# 6th Class Science Sorting Materials into Groups

Sorting Materials into Groups

Category : 6th Class

Sorting Materials into Groups

Synopsis

• The process of the classification of objects based on some known criteria is called grouping or sorting.

• We have a huge variety of objects present around us. Because of this, it is very important to classify objects into groups. If we know the properties of one member of the group, it would be very easy to predict the properties of the other members too.

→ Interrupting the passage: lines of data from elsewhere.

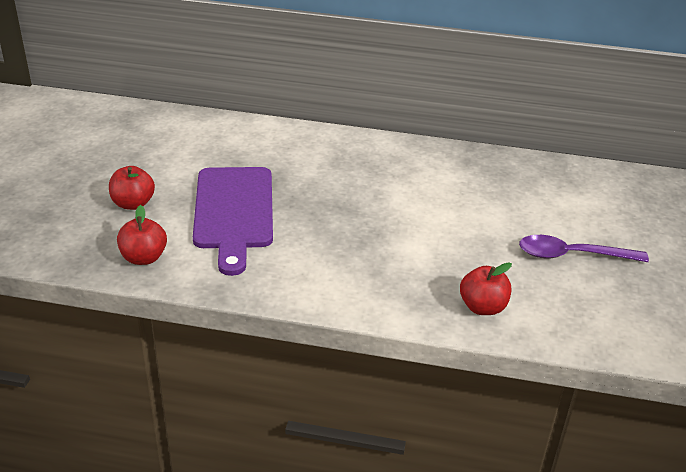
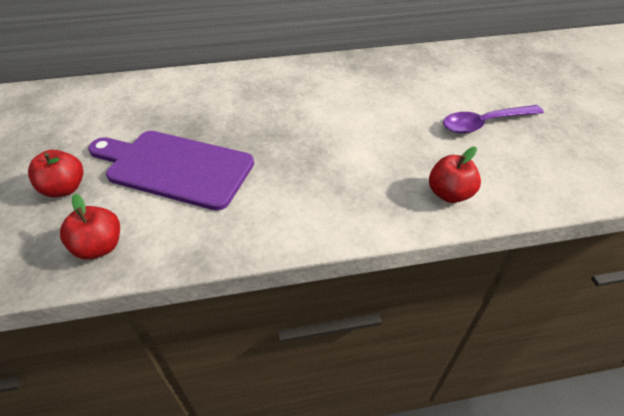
camera: 20 degrees left, 10 degrees up
purple cutting board [193,167,273,276] -> purple cutting board turned 135 degrees clockwise [88,131,254,211]

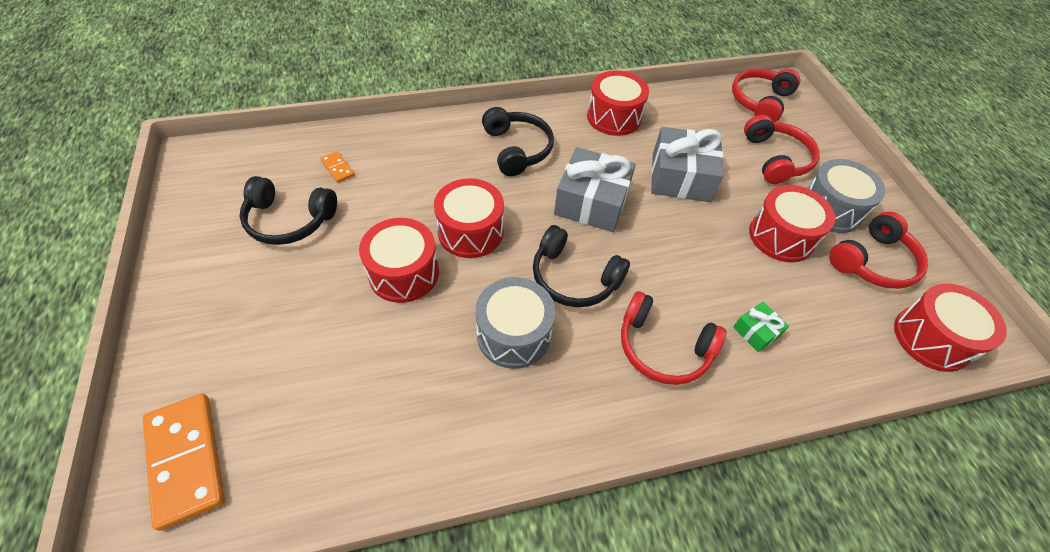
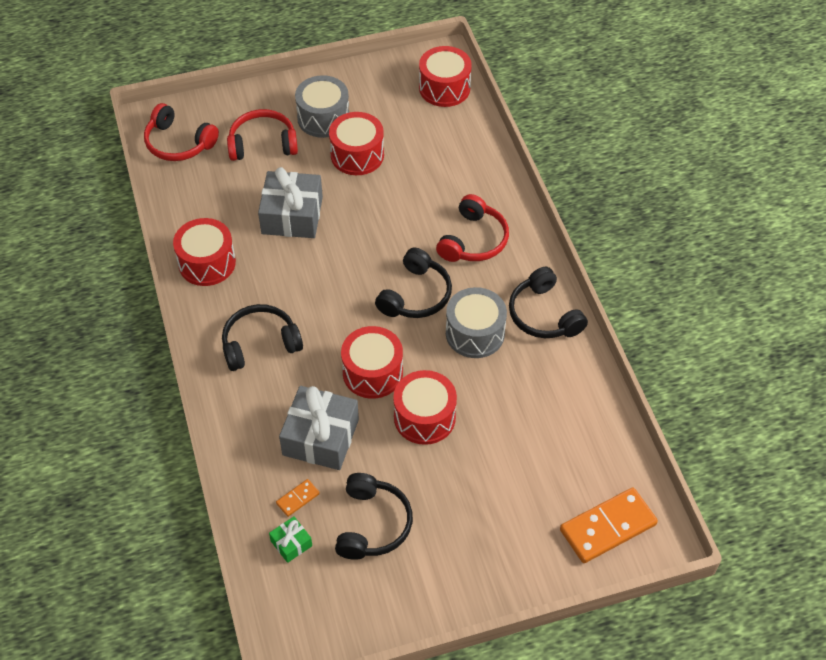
camera: 90 degrees left, 0 degrees up
grey gift [554,147,636,232] -> grey gift moved to [279,386,359,470]
green gift [733,302,789,352] -> green gift moved to [269,517,312,563]
red headphones [829,212,928,289] -> none
none -> black headphones [509,266,588,338]

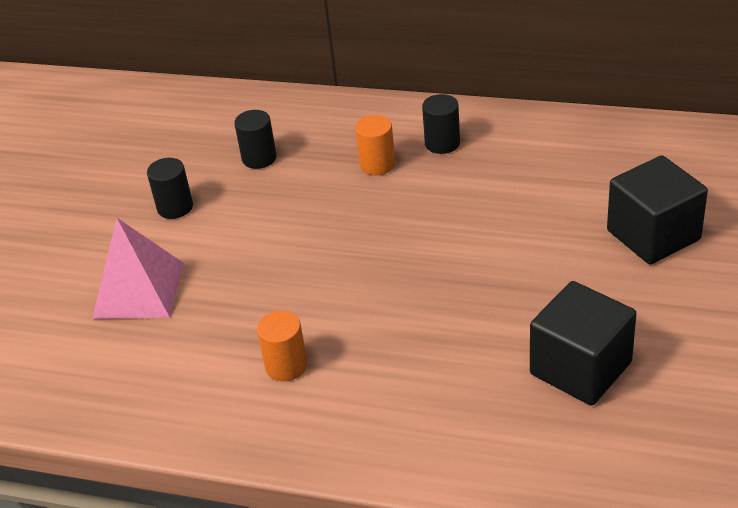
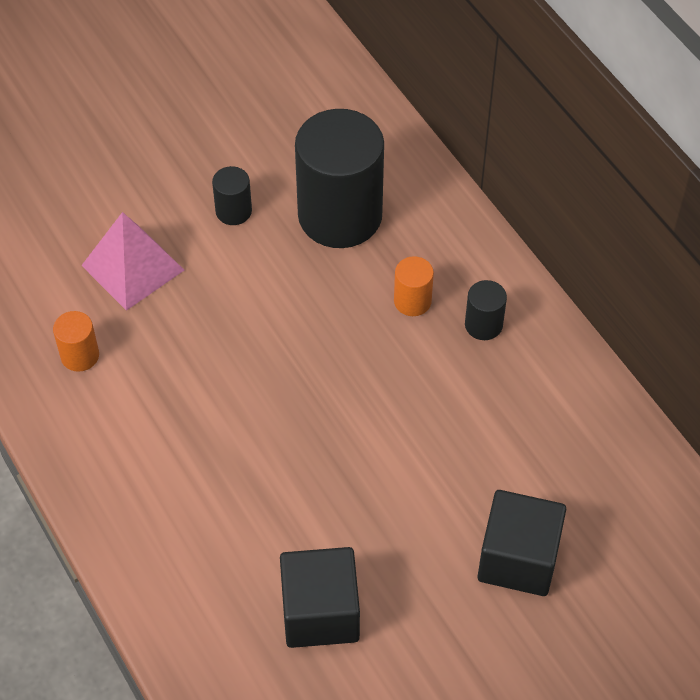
camera: 40 degrees right, 15 degrees up
black cylinder [234,110,277,169] -> black cylinder [295,109,384,248], size x2.31
orange cylinder [257,311,308,382] -> orange cylinder moved to [53,311,99,372]

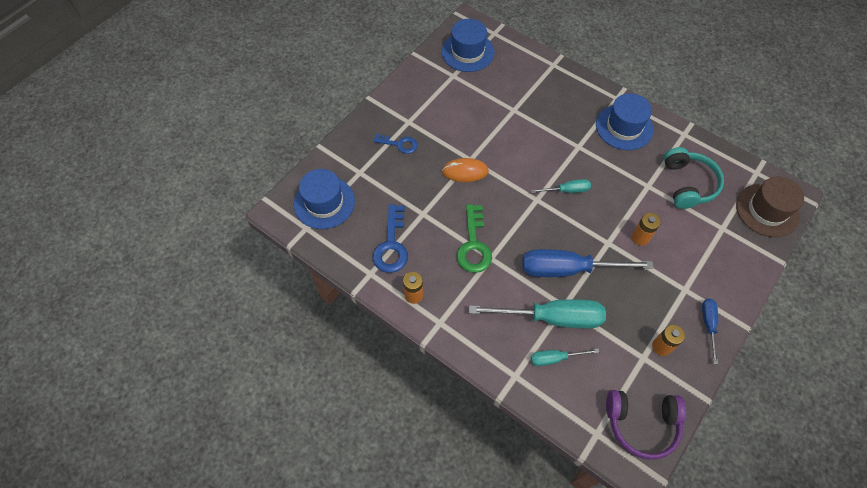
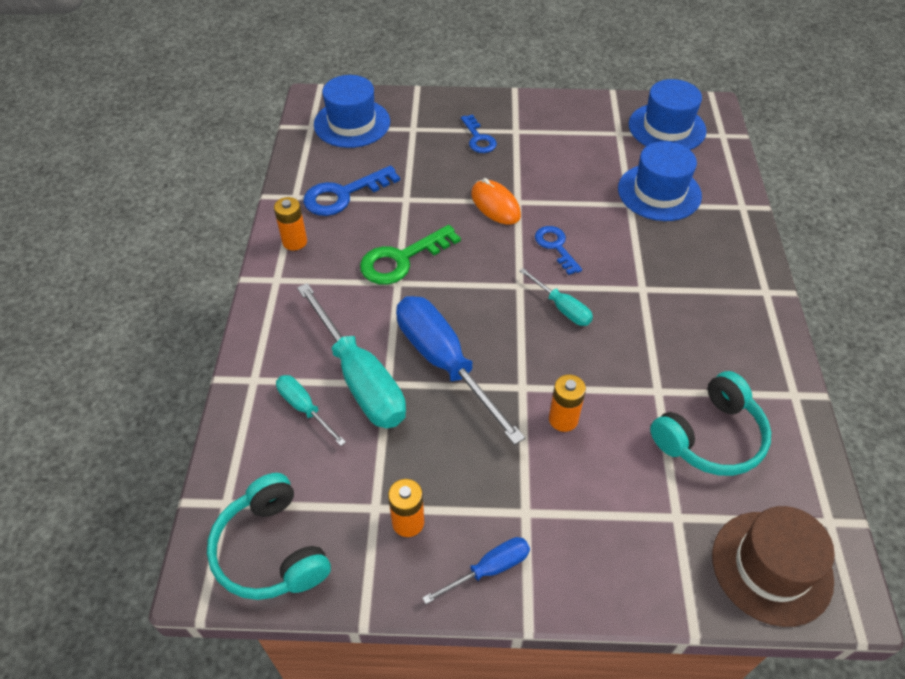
camera: 55 degrees right, 10 degrees down
blue hat [596,93,653,150] -> blue hat moved to [618,141,702,221]
purple headphones [606,390,686,459] -> turquoise headphones [207,473,331,600]
none -> blue key [535,226,582,275]

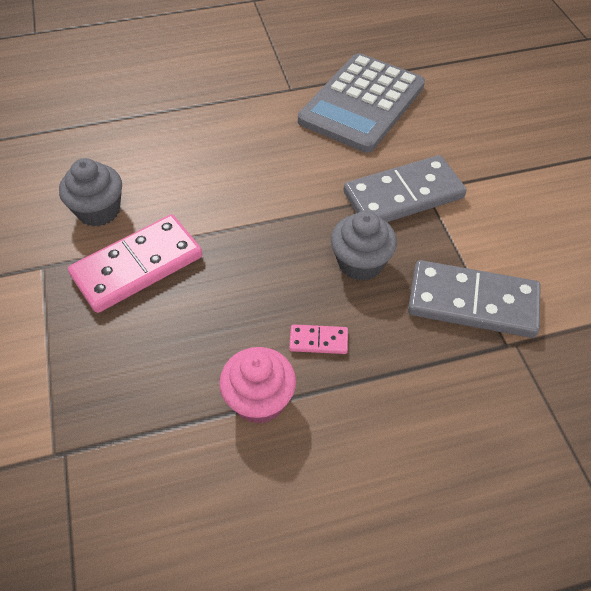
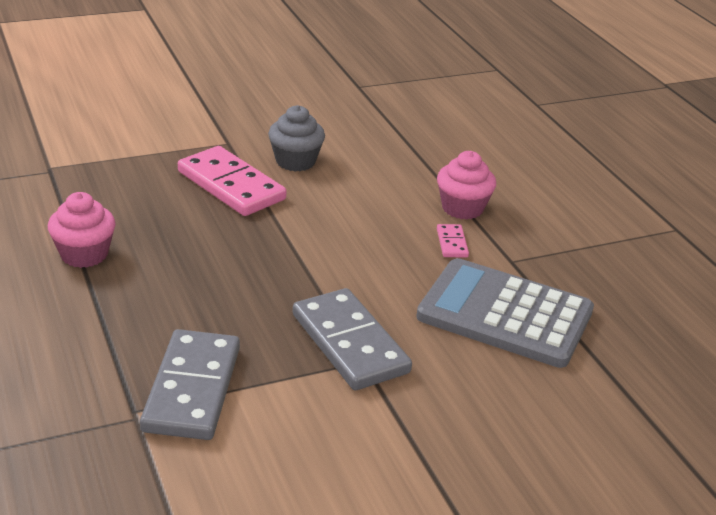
camera: 80 degrees right, 20 degrees down
pink domino [289,324,348,354] -> pink domino moved to [437,224,469,258]
grey cupcake [331,211,397,281] -> none
none -> pink cupcake [437,151,496,220]

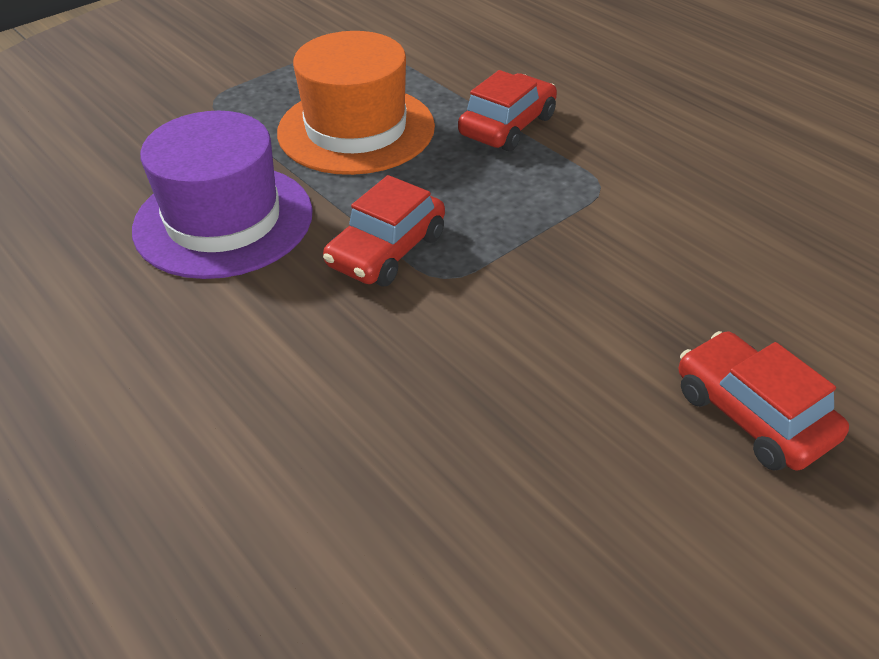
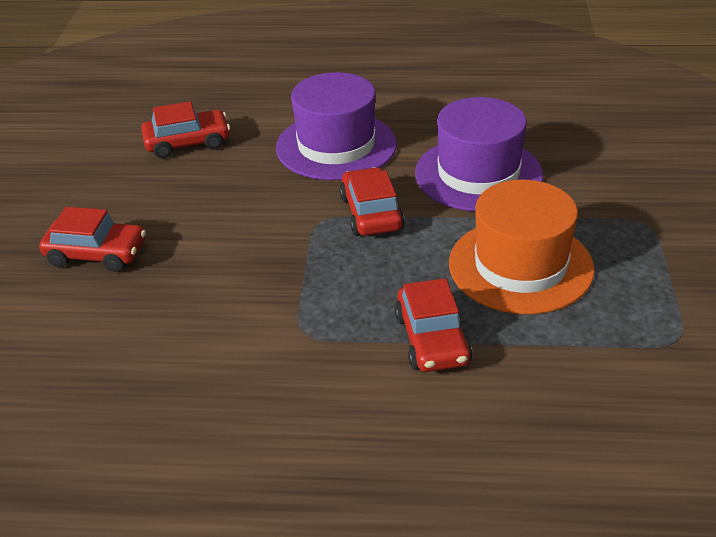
camera: 135 degrees right, 5 degrees down
none -> red car [141,101,230,158]
none -> purple hat [276,72,397,180]

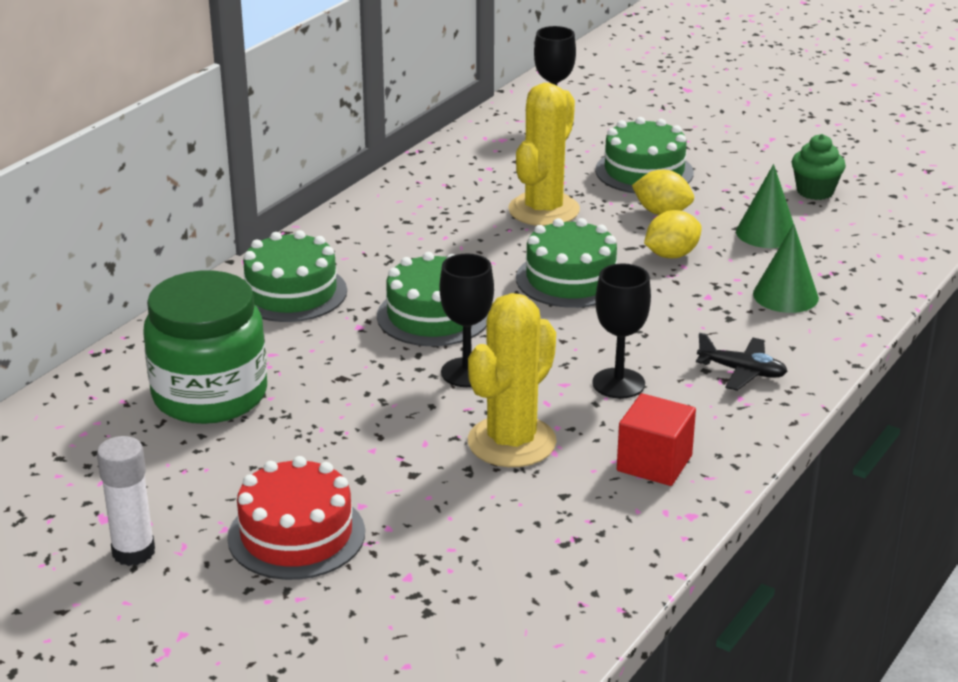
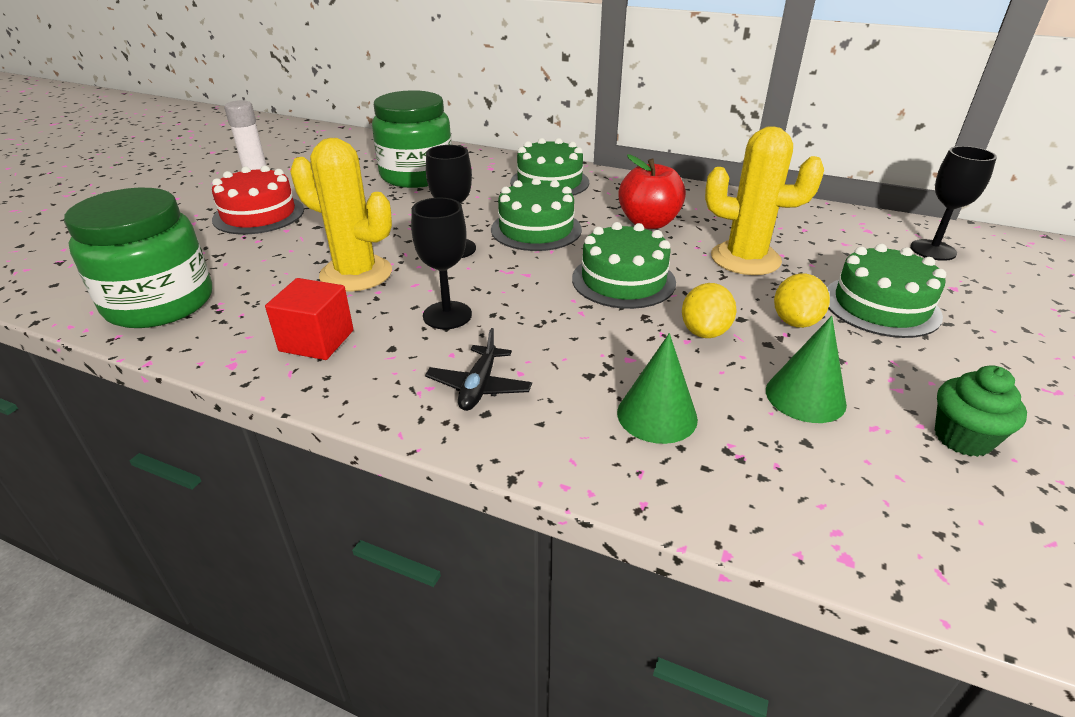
camera: 80 degrees right, 5 degrees up
yellow lemon [644,210,702,258] -> yellow lemon turned 60 degrees clockwise [682,283,737,338]
none -> green jar [64,188,212,328]
none -> red apple [618,154,686,229]

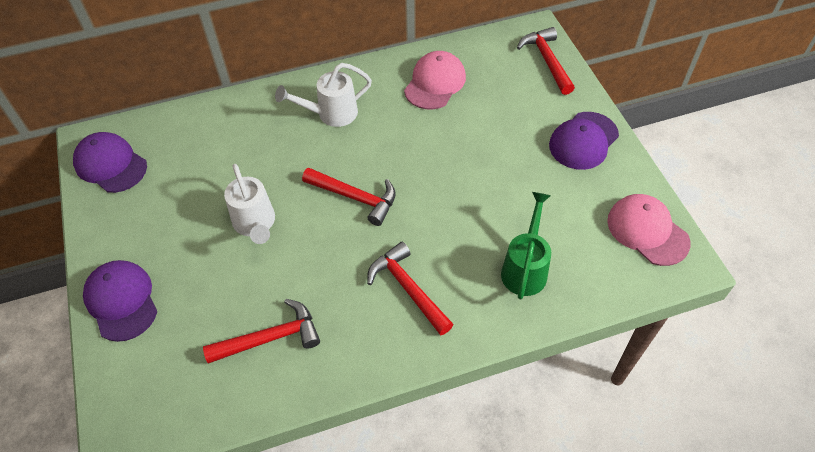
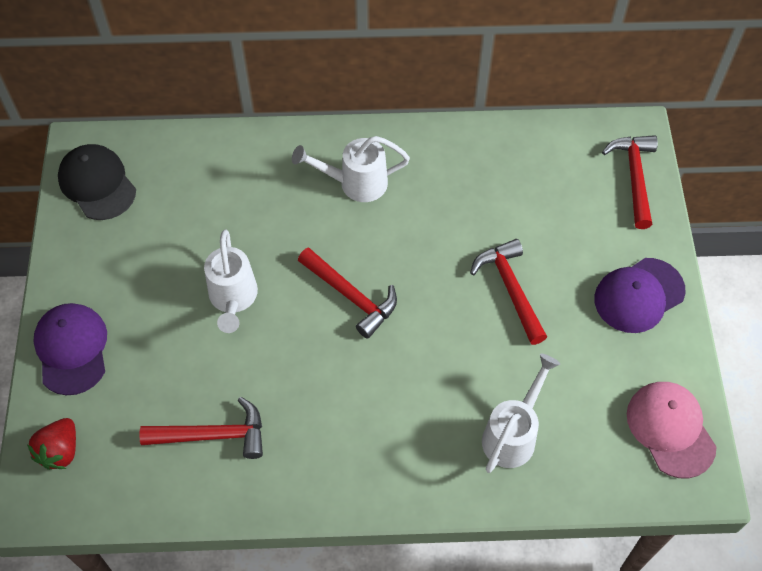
camera: 15 degrees right, 5 degrees up
purple cap [73,132,147,193] -> black cap [58,144,136,220]
red hammer [367,242,454,335] -> red hammer moved to [470,239,547,345]
pink cap [404,51,466,110] -> none
green watering can [501,192,551,299] -> white watering can [482,354,560,473]
none -> red strawberry [27,418,76,470]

Some of the properties of materials are:

• Appearance

The various parameters governing the appearance of materials are colour/texture, roughness, shape, size, etc.

• Lustre

Some materials shine when light falls on them. This property is generally observed in objects that are grouped as metals, e.g. gold and silver. They are hard, strong, flexible and good conductors of heat and electricity. They can be drawn into wires (ductile) and sheets (malleable).

• Hardness

It is the measure of how resistant a material is to various kinds of shape changes when a force is applied. Hardness can also be measured by the ease with which a material can be compressed or stretched. Materials that can be easily stretched and compressed are called soft materials. Materials which are difficult to compress and stretch are called hard materials.

• Solubility

In general, solubility is defined as the ability of a substance to dissolve in water. In the process of dissolving/the substance which is being dissolved is called a solute and the substance in which the solute is dissolved is called a solvent. A mixture of solute and solvent is called a solution, e.g. if we add sugar to water, then, sugar is the solute and water is the solvent. The mixture of sugar and water is called sugar solution. Substances which are not soluble in water are called insoluble substances, e.g., sand, wood. If two liquids mix together completely then they are called misdble liquids, e.g. water and ink. If two liquids do not mix but form separate layers, then they are called immiscible liquids, e.g., water and oil.

• Relative density or Density with respect to water

$\text{Relative density =}\frac{\text{Mass of substance}}{\text{Mass of water}},\,\,\,\text{Density=}\frac{Mass}{Volume}$

The density of water at ${{4}^{o}}C$ is taken as 1. Substances having relative density of more than 1 tend to sink in water and those having less than 1 tend to float on water.

• Behaviour towards light

Substances can be divided into three groups depending on their behaviour towards light.

Transparent materials

They allow most of the light to pass through them, e.g., glass.

Translucent materials

They allow only some part of the light to pass through them, e.g., butter paper.

Opaque materials

They do not allow light to pass through them, e.g. iron sheet or wood.